Wishiniwasfishin Offline
Parr

Registered: 01/23/02
Posts: 62
Loc: Lake Stevens
An old hillbilly farmer had a wife who nagged him unmercifully. From morning til night (and sometimes later), she was always complaining about something. The only time he got any relief was when he was out plowing with his old mule. He tried to plow a lot.

One day, when he was out plowing, his wife brought him lunch in the field. He drove the mule into the shade, sat down on a stump, and began to eat his lunch. Immediately, his wife began nagging him again. Complain, nag, nag; it just went on and on.

All of a sudden, the old mule lashed out with both hind feet - caught her smack in the back of the head. Killed her dead on the spot....
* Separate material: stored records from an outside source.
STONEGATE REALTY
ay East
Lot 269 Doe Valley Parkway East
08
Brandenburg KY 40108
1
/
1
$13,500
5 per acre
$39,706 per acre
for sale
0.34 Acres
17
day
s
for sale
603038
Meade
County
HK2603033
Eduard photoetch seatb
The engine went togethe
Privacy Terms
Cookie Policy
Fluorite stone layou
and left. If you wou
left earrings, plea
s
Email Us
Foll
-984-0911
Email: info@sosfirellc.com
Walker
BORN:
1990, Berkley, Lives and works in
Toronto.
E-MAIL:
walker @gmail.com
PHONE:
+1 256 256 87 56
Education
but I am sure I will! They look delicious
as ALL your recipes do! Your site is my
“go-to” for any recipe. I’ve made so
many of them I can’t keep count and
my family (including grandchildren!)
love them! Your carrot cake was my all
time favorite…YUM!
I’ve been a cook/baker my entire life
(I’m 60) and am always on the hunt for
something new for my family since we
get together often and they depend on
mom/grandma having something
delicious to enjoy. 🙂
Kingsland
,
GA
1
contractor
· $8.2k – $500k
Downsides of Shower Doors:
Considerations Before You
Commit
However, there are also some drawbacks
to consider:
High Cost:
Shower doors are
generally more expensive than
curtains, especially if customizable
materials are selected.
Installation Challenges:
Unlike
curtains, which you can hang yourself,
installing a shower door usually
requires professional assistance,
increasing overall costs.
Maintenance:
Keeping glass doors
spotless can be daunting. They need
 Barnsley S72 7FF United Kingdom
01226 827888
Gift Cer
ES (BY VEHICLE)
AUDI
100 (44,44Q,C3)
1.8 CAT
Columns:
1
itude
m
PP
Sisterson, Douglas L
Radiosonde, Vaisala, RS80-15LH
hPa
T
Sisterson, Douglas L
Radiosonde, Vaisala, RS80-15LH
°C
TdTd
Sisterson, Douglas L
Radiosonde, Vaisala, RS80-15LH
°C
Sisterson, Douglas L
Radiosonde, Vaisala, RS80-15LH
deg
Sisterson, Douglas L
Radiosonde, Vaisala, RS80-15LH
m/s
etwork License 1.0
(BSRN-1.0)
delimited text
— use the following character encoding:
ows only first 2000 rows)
At the funeral several days later, the minister noticed something rather odd. When a woman mourner would approach the old farmer, he would listen for a minute, then nod his head in agreement; but when a male mourner approached him, he would listen for a minute, then shake his head in disagreement. This was so consistent, the minister decided to ask the
old farmer about it. So after the funeral, the minister spoke to the old farmer, and asked him why he nodded his head and agreed with all the women, but always shook his head and disagreed with the men.

The old farmer said, "Well, the women would come up and say something
about how nice my wife looked, or how pretty her dress was, so I'd nod my head in agreement."


"And what about the men?" the minister asked.

"They wanted to know if the mule was for sale."